Instructions. Si Nicolas Sarkozy est contre le statu quo, Ségolène Royal va plus loin : «Dans le respect des personnes, il faut faire ce qu'on fait dans d'autres pays européens. Il faut mettre en place une législation qui permette d'apaiser les souffrances les plus intolérables», avait d'abord déclaré la candidate sur TF1. Son représentant, Pascal Terasse, s'est montré plus précis : «Si nous sommes, aujourd'hui, opposés au suicide médicalement assisté, nous proposons néanmoins un nouveau dispositif législatif qui encadrerait des exceptions d'euthanasie et non pas de simples instructions au parquet.
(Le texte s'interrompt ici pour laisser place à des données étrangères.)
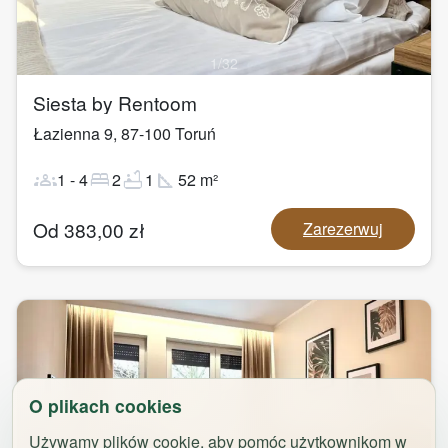
1
/
32
Siesta by Rentoom
Łazienna 9
,
87-100
Toruń
groups
bed
bathtub
square_foot
1
-
4
2
1
52
m²
Od
383,00
zł
Zarezerwuj
O plikach cookies
Używamy plików cookie, aby pomóc użytkownikom w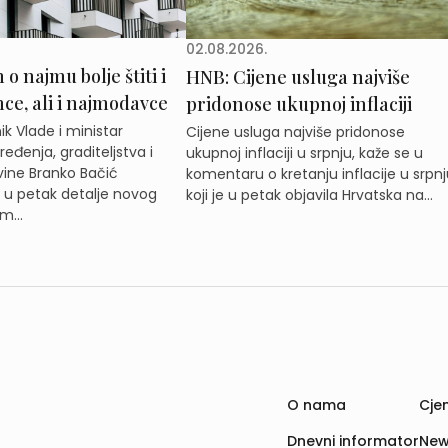
02.08.2026.
o najmu bolje štiti i
HNB: Cijene usluga najviše
e, ali i najmodavce
pridonose ukupnoj inflaciji
k Vlade i ministar
Cijene usluga najviše pridonose
eđenja, graditeljstva i
ukupnoj inflaciji u srpnju, kaže se u
ine Branko Bačić
komentaru o kretanju inflacije u srpnj
e u petak detalje novog
koji je u petak objavila Hrvatska na...
m...
O nama
Cjen
Dnevni informator
New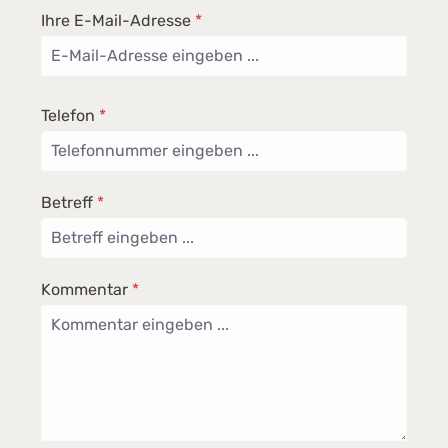
Ihre E-Mail-Adresse
*
Telefon
*
Betreff
*
Kommentar
*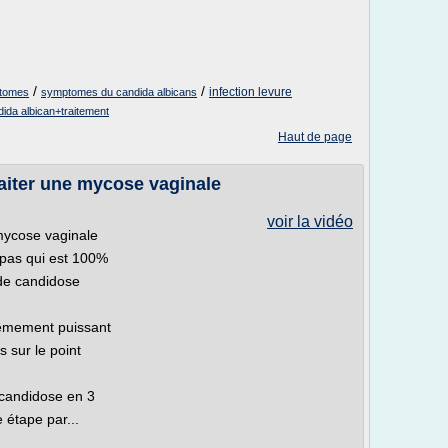
/
/
infection levure
ptomes
symptomes du candida albicans
ida albican+traitement
Haut de page
aiter une mycose vaginale
voir la vidéo
mycose vaginale
 pas qui est 100%
n de candidose
rêmement puissant
s sur le point
e candidose en 3
 étape par...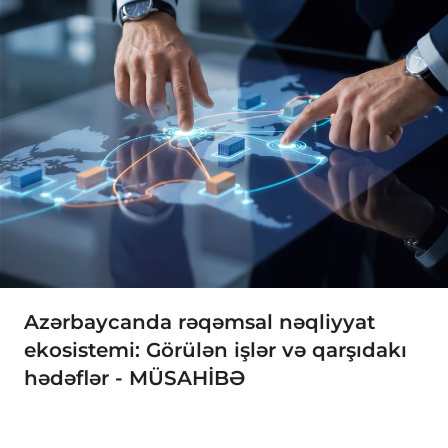
Azərbaycanda rəqəmsal nəqliyyat
ekosistemi: Görülən işlər və qarşıdakı
hədəflər - MÜSAHİBƏ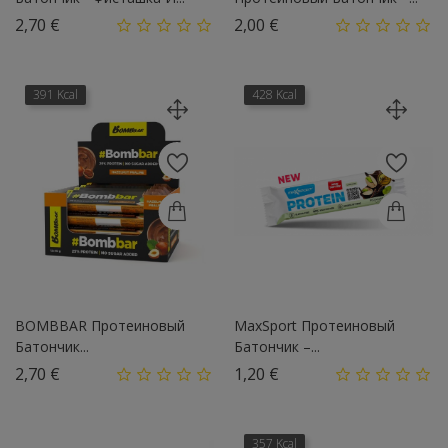
Цена
Цена
2,70 €
2,00 €
391 Kcal
428 Kcal
BOMBBAR Протеиновый
MaxSport Протеиновый
Батончик...
Батончик –...
Цена
Цена
2,70 €
1,20 €
357 Kcal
Cette loi porterait le nom de Vincent Humbert.» Quant à François Bayrou, il a choisi de rester désespérément centriste, par la voix du sénateur Nicolas About (UDF) : «Doit-on porter atteinte à l'interdiction de tuer ? Non. Nous souhaitons l'évolution de ce texte de loi, tout en réaffirmant la valeur de la vie, et le respect dû à la personne.»
«Faut-il aller plus loin ?» a poursuivi Marie-George Buffet, par le biais d'un courrier: «Je ne crois pas nécessaire un nouveau texte de loi... Certaines pratiques médicales ne peuvent pas être banalisées.» Plus cocasse, la réponse écrite de Jean-Marie Le Pen : «La question est grave, cela mérite un débat au bureau politique du Front national. Le prochain aura lieu à la fin de ce mois, et c'est là que nous pourrons vous apporter la réponse.» En revanche, pour Dominique Voynet comme pour Olivier Besancenot, «évidemment il faut permettre à quelqu'un qui veut mourir de le décider». Le représentant de la LCR ajoutant : «Nous, nous devons simplement faire en sorte que le cadre législatif le permette.»